## Auszug
────────────────

Also vermöge eines Rechtsirrtums seitens des Alexander Erbmarschalken von Pappenheim und seiner Erbtochter Anna von Pappenheim, erster Gemahlin des Grafen Ott Heinrich Fugger, und vermöge des gleichen Irrtums auch von seite Ott Heinrich Fugger und seiner Deszendenten Bonavontura, Sebastian und Paulus Fugger einerseits und vermöge anfänglicher Ignoranz, Indulzenz, Nachlässigkeit und Nichtgeltendmachung seiner Ansprüche seitens des Fürstabtes zu Kempten auf dieses „feudum apertum“ als heimgefallenes Lehenstück, andrerseits kamen die Fugger in den Posseß der Herrschaft Grönenbach mit seinen Appertinenzien und verblieben darin wohl bona, ja optima fide, im guten, ja besten Glauben auf ihr vermeintliches Eigentum.

────────────────

## Zeilen
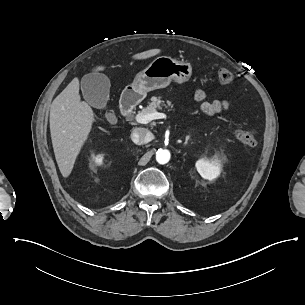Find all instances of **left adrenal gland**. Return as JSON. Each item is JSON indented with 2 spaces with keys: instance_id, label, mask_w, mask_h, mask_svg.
<instances>
[{
  "instance_id": "1",
  "label": "left adrenal gland",
  "mask_w": 305,
  "mask_h": 305,
  "mask_svg": "<svg viewBox=\"0 0 305 305\" xmlns=\"http://www.w3.org/2000/svg\"><path fill=\"white\" fill-rule=\"evenodd\" d=\"M191 139H192V136H191V135L188 136V137L186 138L185 143H184L183 145L186 146V145L188 144V141H190Z\"/></svg>"
}]
</instances>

────────────────

## Aufgabe A
Beantworte diese Fragen zum Auszug:
(i) Wer war die erste Ehefrau des Grafen Ott Heinrich Fugger?
(ii) Welche Herrschaft kam in den Besitz der Fugger?
(iii) Wo saß der Fürstabt, der seine Ansprüche nicht geltend machte?
## Aufgabe B
Schreib alle Zeilen aus Block 1 noch einmal ab und tausche dabei "Return" gegen "Output". Alles andere bleibt gleich, und die Bilder lässt du weg.

## Lösung A
(i) Anna von Pappenheim, die Erbtochter des Alexander Erbmarschalken von Pappenheim.
(ii) Die Herrschaft Grönenbach mit ihren Appertinenzien.
(iii) In Kempten.

## Lösung B
Find all instances of **left adrenal gland**. Output as JSON. Each item is JSON indented with 2 spaces with keys: instance_id, label, mask_w, mask_h, mask_svg.
<instances>
[{
  "instance_id": "1",
  "label": "left adrenal gland",
  "mask_w": 305,
  "mask_h": 305,
  "mask_svg": "<svg viewBox=\"0 0 305 305\" xmlns=\"http://www.w3.org/2000/svg\"><path fill=\"white\" fill-rule=\"evenodd\" d=\"M191 139H192V136H191V135L188 136V137L186 138L185 143H184L183 145L186 146V145L188 144V141H190Z\"/></svg>"
}]
</instances>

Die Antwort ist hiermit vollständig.